WHAT YOU NEED TO DO: Update the part of the forum question about topological bases that begins at the words "I know that" and ends after "have been posted.", writing it out again with "topology" replaced by "analysis".

(DOCUMENT EXCERPT Opens)

I know that similar questions were already asked here, here and here. Unfortunately I wasn't able to understand the equivalence of definitions from any of answers (to any of the linked questions). I am new to topology and most of the answers to the linked questions felt very "hand wavy" and imprecise to me (even thought I might be missing something). Long story short, I’ve really been struggling to understand these answers, which is why I’m asking even though similar questions have been posted.
Definition - Let $\left(X, \tau \right)$ be a topological space. A collection of subsets $\mathcal{B} \subseteq \mathcal{T}$ is said to be a basis of $\mathcal{T}$ if it satisfies:
- For every $x\in X$ there exists $B\in \mathcal{B}$ such that $x\in B$.

(DOCUMENT EXCERPT Closes)
(EXERCISE DATA Opens)

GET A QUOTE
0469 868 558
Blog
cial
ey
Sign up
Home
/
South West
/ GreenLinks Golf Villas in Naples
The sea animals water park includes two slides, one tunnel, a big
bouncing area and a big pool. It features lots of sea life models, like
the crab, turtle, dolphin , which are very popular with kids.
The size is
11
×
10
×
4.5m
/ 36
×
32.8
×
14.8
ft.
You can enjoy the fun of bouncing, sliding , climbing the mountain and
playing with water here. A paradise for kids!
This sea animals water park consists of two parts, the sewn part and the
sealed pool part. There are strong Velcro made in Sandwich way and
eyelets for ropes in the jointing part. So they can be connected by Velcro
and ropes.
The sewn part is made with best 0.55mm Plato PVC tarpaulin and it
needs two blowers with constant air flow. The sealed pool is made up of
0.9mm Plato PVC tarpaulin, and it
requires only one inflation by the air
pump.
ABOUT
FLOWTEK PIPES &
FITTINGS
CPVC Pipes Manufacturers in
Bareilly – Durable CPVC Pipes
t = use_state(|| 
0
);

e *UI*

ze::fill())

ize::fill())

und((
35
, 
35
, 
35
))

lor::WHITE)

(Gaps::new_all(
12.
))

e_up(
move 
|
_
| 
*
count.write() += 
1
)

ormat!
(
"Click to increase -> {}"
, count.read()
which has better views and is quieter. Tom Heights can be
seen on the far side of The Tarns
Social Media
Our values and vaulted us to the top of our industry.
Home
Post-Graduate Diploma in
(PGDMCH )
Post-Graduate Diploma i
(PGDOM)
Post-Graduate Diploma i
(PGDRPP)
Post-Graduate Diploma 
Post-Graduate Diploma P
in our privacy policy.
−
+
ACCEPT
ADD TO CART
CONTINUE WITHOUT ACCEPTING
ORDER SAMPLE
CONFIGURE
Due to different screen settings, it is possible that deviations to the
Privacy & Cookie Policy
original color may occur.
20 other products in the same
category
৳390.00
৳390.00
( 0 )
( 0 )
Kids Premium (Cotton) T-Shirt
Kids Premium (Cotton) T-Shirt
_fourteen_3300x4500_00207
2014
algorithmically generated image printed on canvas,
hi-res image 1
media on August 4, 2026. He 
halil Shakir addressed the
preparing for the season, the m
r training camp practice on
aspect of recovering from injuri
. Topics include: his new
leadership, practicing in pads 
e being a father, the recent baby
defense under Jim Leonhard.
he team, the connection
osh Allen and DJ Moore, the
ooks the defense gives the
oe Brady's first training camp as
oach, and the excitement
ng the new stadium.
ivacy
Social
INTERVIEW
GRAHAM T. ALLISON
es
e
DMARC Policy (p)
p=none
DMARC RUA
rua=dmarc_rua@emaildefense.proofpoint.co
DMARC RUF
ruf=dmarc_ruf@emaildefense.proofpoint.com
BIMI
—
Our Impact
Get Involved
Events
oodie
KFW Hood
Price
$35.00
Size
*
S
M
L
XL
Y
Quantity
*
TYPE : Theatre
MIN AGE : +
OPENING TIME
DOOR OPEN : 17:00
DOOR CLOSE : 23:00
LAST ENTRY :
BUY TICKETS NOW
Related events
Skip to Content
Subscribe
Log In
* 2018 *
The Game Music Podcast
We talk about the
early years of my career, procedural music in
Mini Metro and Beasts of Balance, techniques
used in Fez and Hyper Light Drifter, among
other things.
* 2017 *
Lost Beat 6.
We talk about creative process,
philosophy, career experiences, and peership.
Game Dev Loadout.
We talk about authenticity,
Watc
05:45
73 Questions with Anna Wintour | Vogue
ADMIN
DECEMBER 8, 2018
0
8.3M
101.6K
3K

(EXERCISE DATA Closes)

PROBLEM SOLUTION:
I know that similar questions were already asked here, here and here. Unfortunately I wasn't able to understand the equivalence of definitions from any of answers (to any of the linked questions). I am new to analysis and most of the answers to the linked questions felt very "hand wavy" and imprecise to me (even thought I might be missing something). Long story short, I’ve really been struggling to understand these answers, which is why I’m asking even though similar questions have been posted.